_QUESTIONS_.
a – Transcribe the passage of the article on the Ubuntu DMCA notice starting with "Why OpSec references" and going on through "details in public.".
b – Answer these questions using the article on the Ubuntu DMCA notice:
(i) Which company does the Xfinity notice name as the sender?
(ii) On what date does OpSec say its notice-sending program was spoofed?
(iii) Who gave OpSec's response, and what is that person's position?

_PAGE TEXT_.
===============
Yesterday we reported that Reddit user NateNate60 had received a DMCA notice, apparently from Comcast, declaring that he’d breached copyright law by downloading and sharing a legal copy of Ubuntu.
“We have received a notification by a copyright owner, or its authorized agent, reporting an alleged infringement of one or more copyrighted works made on or over your Xfinity Internet service,” the posted notice reads.
“The copyright owner has identified the IP address associated with your Xfinity Internet account at the time as the source of the infringing works,” it continues, adding that NateNate60 should search all of his devices connected to his network and delete the files mentioned in the complaint.
According to the Xfinity notice, the sender was OpSec Security so to find out more we contacted the anti-piracy company for an explanation. That came in late last night and while it provides some answers, it also raises even more questions.
OpSec: Our Anti-Piracy System Was “Spoofed”
In a response from OpSec Marketing Communications Manager Amanda Hershey, the company explained that the notice was malicious and was sent to damage its reputation.
“OpSec Security’s DCMA [sic] notice sending program was spoofed on Wednesday, May 26, 2021 by unknown parties across multiple streaming platforms,” Hershey explains.
“The content in question all appears to be Ubuntu Linux ISO. We have incontrovertible evidence that proves these DMCA notices were not perpetrated by or originated with OpSec Security.”
Why OpSec references “multiple streaming platforms” is unclear. People do not ‘stream’ Ubuntu packages, they download them – in this case via torrents distributed by Ubuntu’s own tracker. And while OpSec says it has “incontrovertible evidence” that shows the DMCA notices were not sent by the company, it is yet to reveal details in public.
===============
_AVAILABLE DATA_.
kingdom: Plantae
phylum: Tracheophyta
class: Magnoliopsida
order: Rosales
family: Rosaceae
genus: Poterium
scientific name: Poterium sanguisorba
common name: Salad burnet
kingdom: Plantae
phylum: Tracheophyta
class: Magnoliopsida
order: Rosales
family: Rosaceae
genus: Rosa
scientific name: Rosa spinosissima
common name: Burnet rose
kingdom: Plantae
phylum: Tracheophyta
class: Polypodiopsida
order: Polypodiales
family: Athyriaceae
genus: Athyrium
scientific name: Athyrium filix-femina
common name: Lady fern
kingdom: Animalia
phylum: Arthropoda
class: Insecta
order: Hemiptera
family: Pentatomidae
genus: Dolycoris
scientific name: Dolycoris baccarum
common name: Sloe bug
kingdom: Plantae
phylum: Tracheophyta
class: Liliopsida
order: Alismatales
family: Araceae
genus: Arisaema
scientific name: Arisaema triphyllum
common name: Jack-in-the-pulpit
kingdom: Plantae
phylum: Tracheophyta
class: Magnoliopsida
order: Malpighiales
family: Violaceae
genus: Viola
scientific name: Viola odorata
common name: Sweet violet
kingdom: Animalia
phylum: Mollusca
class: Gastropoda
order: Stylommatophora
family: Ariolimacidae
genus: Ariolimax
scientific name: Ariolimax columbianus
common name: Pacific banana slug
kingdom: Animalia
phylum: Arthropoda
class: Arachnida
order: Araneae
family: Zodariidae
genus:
===============
_RESPONSES BY ITEM NUMBER_.
a –
Why OpSec references “multiple streaming platforms” is unclear. People do not ‘stream’ Ubuntu packages, they download them – in this case via torrents distributed by Ubuntu’s own tracker. And while OpSec says it has “incontrovertible evidence” that shows the DMCA notices were not sent by the company, it is yet to reveal details in public.

b –
(i) OpSec Security
(ii) Wednesday, May 26, 2021
(iii) Amanda Hershey, OpSec Marketing Communications Manager